> [ABOUT THIS EXERCISE]
Make a verbatim copy of the entries below; pictures stay out.

** Opening RECORDED INFORMATION block **

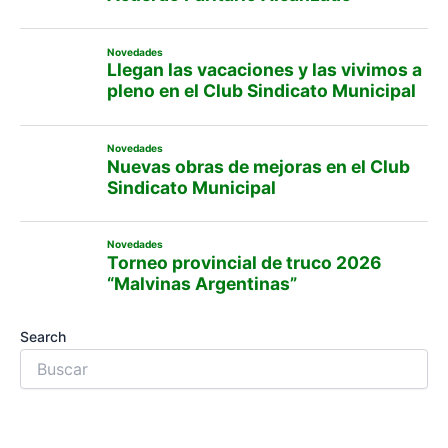
Novedades
Llegan las vacaciones y las vivimos a
pleno en el Club Sindicato Municipal
Novedades
Nuevas obras de mejoras en el Club
Sindicato Municipal
Novedades
Torneo provincial de truco 2026
“Malvinas Argentinas”
Search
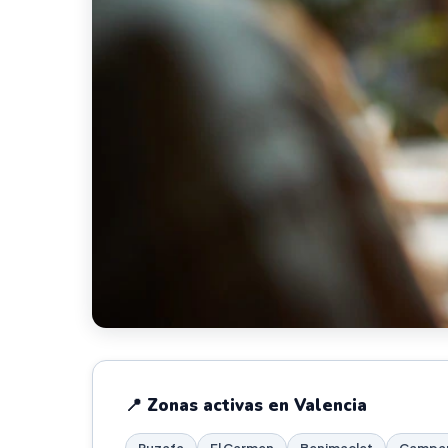
📍 Zonas activas en Valencia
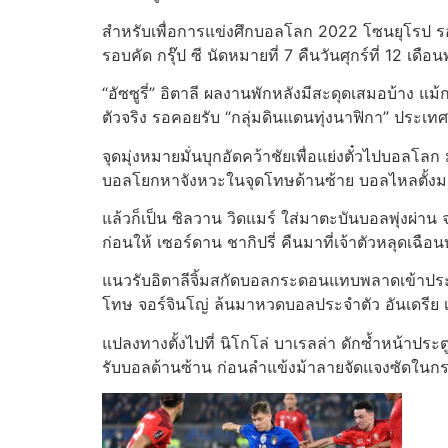
สำหรับเพื่อการแข่งศึกบอลโลก 2022 โซนยุโรป รอบเ
รอบคัด กรุ๊ป ซี นัดหมายที่ 7 คืนวันศุกร์ที่ 12 เดื
“อัซซูรี่” อิตาลี ผลงานพักหลังมีสะดุดเสมอบ้าง แม้ก
ตัวจริง รอคอยรับ “กลุ่มดินแดนทุ่งนาฟิกา” ประเท
จุดมุ่งหมายมั่นบุกอัดคว้าชัยเพื่อแย่งตั๋วไปบอลโลก
บอลโยกหาจังหวะในจุดโทษด้านซ้าย บอลไหลตั้
แล้วก็เป็น ซิลวาน วิดแมร์ ใส่มาตะบันบอลพุ่งผ่า
ก่อนให้ เซอร์ดาน ชากิปรี่ คืนมาที่เจ้าตัวหลุดเฉ
แนวรับอิตาลีจิ้มสกัดบอลกระดอนแทบพลาดเข้าประตู
โทษ จอร์จินโญ่ ล้นมาหวดบอลประจำตัว อันเดรีย เ
แปลงทางตั้งไปที่ นิโกโล่ บาเรลล่า ดักซ้ำหน้าประต
รับบอลด้านซ้าน ก่อนลำแข้งม้าลายจัดแจงซัดในกรอ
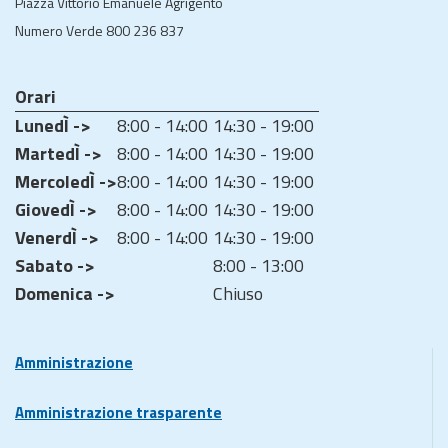
Piazza Vittorio Emanuele Agrigento
Numero Verde 800 236 837
Orari
LunedÌ ->
8:00 - 14:00
14:30 - 19:00
MartedÌ ->
8:00 - 14:00
14:30 - 19:00
MercoledÌ ->
8:00 - 14:00
14:30 - 19:00
GiovedÌ ->
8:00 - 14:00
14:30 - 19:00
VenerdÌ ->
8:00 - 14:00
14:30 - 19:00
Sabato ->
8:00 - 13:00
Domenica ->
Chiuso
Amministrazione
Amministrazione trasparente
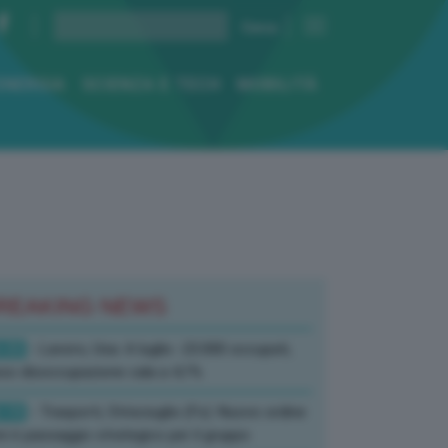
ENERGIA
SCIENZA E TECH
MOBILITÀ
REAKING NEWS
:33
- Lavoro, Usa: A luglio -23.000 occupati,
so disoccupazione cala a 4,1%
:19
- Trasporti, Strisciuglio (Fs): Nuovo ordine
ni è passaggio strategico per il gruppo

** Closing RECORDED INFORMATION block **

> [ANSWER]
Novedades
Llegan las vacaciones y las vivimos a
pleno en el Club Sindicato Municipal
Novedades
Nuevas obras de mejoras en el Club
Sindicato Municipal
Novedades
Torneo provincial de truco 2026
“Malvinas Argentinas”
Search
📍 Zonas activas en Valencia
สำหรับเพื่อการแข่งศึกบอลโลก 2022 โซนยุโรป รอบเ
รอบคัด กรุ๊ป ซี นัดหมายที่ 7 คืนวันศุกร์ที่ 12 เดื
“อัซซูรี่” อิตาลี ผลงานพักหลังมีสะดุดเสมอบ้าง แม้ก
ตัวจริง รอคอยรับ “กลุ่มดินแดนทุ่งนาฟิกา” ประเท
จุดมุ่งหมายมั่นบุกอัดคว้าชัยเพื่อแย่งตั๋วไปบอลโลก
บอลโยกหาจังหวะในจุดโทษด้านซ้าย บอลไหลตั้
แล้วก็เป็น ซิลวาน วิดแมร์ ใส่มาตะบันบอลพุ่งผ่า
ก่อนให้ เซอร์ดาน ชากิปรี่ คืนมาที่เจ้าตัวหลุดเฉ
แนวรับอิตาลีจิ้มสกัดบอลกระดอนแทบพลาดเข้าประตู
โทษ จอร์จินโญ่ ล้นมาหวดบอลประจำตัว อันเดรีย เ
แปลงทางตั้งไปที่ นิโกโล่ บาเรลล่า ดักซ้ำหน้าประต
รับบอลด้านซ้าน ก่อนลำแข้งม้าลายจัดแจงซัดในกรอ
Piazza Vittorio Emanuele Agrigento
Numero Verde 800 236 837
Orari
LunedÌ ->
8:00 - 14:00
14:30 - 19:00
MartedÌ ->
8:00 - 14:00
14:30 - 19:00
MercoledÌ ->
8:00 - 14:00
14:30 - 19:00
GiovedÌ ->
8:00 - 14:00
14:30 - 19:00
VenerdÌ ->
8:00 - 14:00
14:30 - 19:00
Sabato ->
8:00 - 13:00
Domenica ->
Chiuso
Amministrazione
Amministrazione trasparente
ENERGIA
SCIENZA E TECH
MOBILITÀ
REAKING NEWS
:33
- Lavoro, Usa: A luglio -23.000 occupati,
so disoccupazione cala a 4,1%
:19
- Trasporti, Strisciuglio (Fs): Nuovo ordine
ni è passaggio strategico per il gruppo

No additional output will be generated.